River Westin: Saturnine
Self-Released
Out Now
No third album blues for this one time visual artist and graphic designer, currently based in Upstate New York and moving a little to the side of his previous sound, it’s a fresh take on something very British, writes MK Bennett.
Queer pop has a rich and storied history in the culture, dating back to its earliest beginnings. Often closeted torch songs, think Johnny Ray’s Cry or Joe Meek’s sad alien genius with the Tornado’s Telstar, the inherent queerness ( both noun and adjective ) in the music, masked by melodrama, never particularly changed with the evolved acceptance of wider gay culture. In some ways, queerness in pop changed when a more overtly camp sensibility arrived in disco, a shorthand that remains prevalent today. Joyous as that music is, it shortchanges musicians doing something less than obviously arch, a broader art than the stereotype allows. Whether, in 2025, the continued assumption that camp equals queer and vice versa is a homophobic trope, particularly in music, is a pertinent question, but one for a different time. Just ask Rob Halford.

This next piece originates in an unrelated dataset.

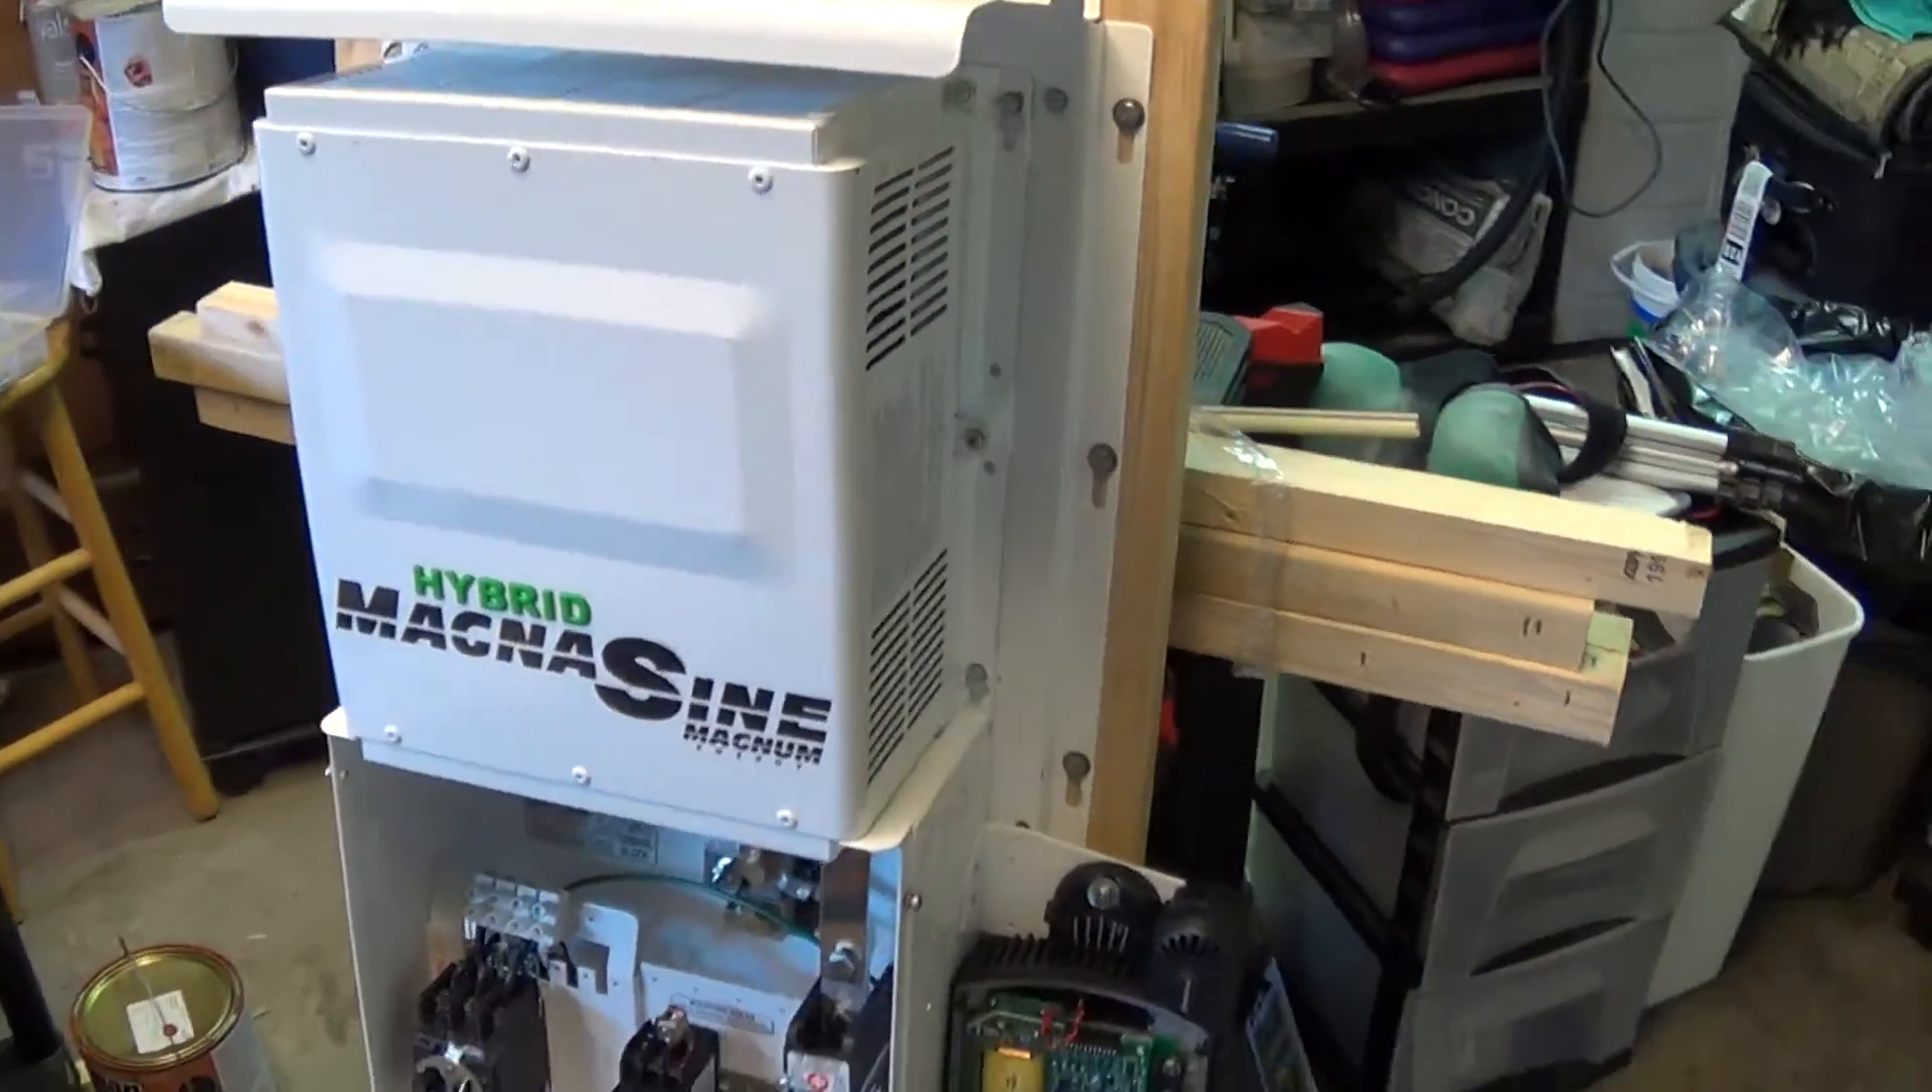I got the panel mounted up on here and I just have to wire it all together and hook my solar panels up.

River Westin has reached album number three relatively unscathed, though it’s darker than its two predecessors, Candy Cigarettes and The Honeymoon Suite. Given how the world currently turns, though, that’s hardly surprising. River, who excellently self-describes as a “ vintage boy ‘ opens with Witch Hunting, a haunting and haunted work of wounded brilliance with a Talk Talk/ Blue Nile backing, and the hurt wonder in his voice as he asks questions unanswered is pin sharp. A vibrant and nearly unexpected opener, its modernistic but classic approach comforts you entirely. The lyrics throughout are a mixture of the political and the personal, and the understanding that for some, it’s the same thing. In Witch Hunting, the chorus runs :
They’re out hunting
They’re coming for our kind
Full pursuit
They’re out hunting
They wanna end our line
We refuse
Sweet On Me is initially reminiscent of divorce-era Abba before hitting a more up to date guitar driven chorus, the melody sitting in a dreamlike state, shoegaze adjacent but resolutely pop with proper 80’s drums and swirling keyboards that give way to melancholy strings. Blush is pure slow motion Boys Of Summer, and that much more fabulous for it, a breathy and AOR-tinged mid-paced rocker, all ghosted sighs and half remembered smiles.
Talk To Me is the Cocteau Twins as an ’80s chart act; the backing shines and shimmers in an echoed haze, but the vocal grounds it, a juxtaposition that River uses regularly and cleverly throughout the album, mixed in with many other influences; however, it never becomes obvious or repetitive. It is his sound, essentially, pop-rock voices and tremelo heavy noises. Sunday School is a perfect example of the Gen Z anxiety anthems he coaxes, a manual for the dispossessed to recognize and rally around while the guitars fracture into broken glass and reverb. It is both a postcard from Amerika, and the sound of Postcard Records, Scotland.
Kiss Me Like You Used To, a downbeat song of regret like old school Tears For Fears, big, slow, almost surf-like in its precision, suffocated by knowledge and longing, it’s both sparse and full, the resignation in the words matched by the hesitation in the verses before the chorus resolves itself with something like hope. Invisible is backwards-masked beauty, more Blue Nile rooftop walking, a pinch of Chris Isaak in the music, a chorus of driven desperation as the narrator finds himself alone in a relationship, as the music prickles with fear and paranoia.
Goneboy is a softly picked siren call, like a Flaming Lips ballad, heartfelt but with a potential for the discordant, a plea for leniency on a night when you just have to let go, forgiveness asked but never granted to self, its masterly strings tell a happier story, one where everything works out. Low budget but epic, the wolves circle the fire. Call Off The Hounds uses a hospital visit as a metaphor for resistance, while the music paints a more upbeat but still ghostly presence, the ice-like chords cutting through the echoes, digital in delay and decay. The electronic pulses of the clinical repeat underneath, radar-like..
Lastly, the appropriately titled Faith draws us to the end, a song of hope in dark times, which finishes with :
Found faith in the light you showed me
Found faith in the place you told me
You sold me, no folding
My god I feel I’m home
Found faith in the light you showed me
Found faith in the place you told me
You sold me, no folding
My god I feel I’m home
In the music, there’s a sort of acceptance; the melody runs free, and the progressions resolve, the strings hum along and buzz like telephone lines, the guitars crackle and fizz happily. If there’s a thematic line leading us through here, a conceptual undertow where we are reminded that life and its politic are forever linked to life and its politics, via the difficulty of modern relationships, then so be it. If it’s dreampop as queer signifier, then that’s fine too.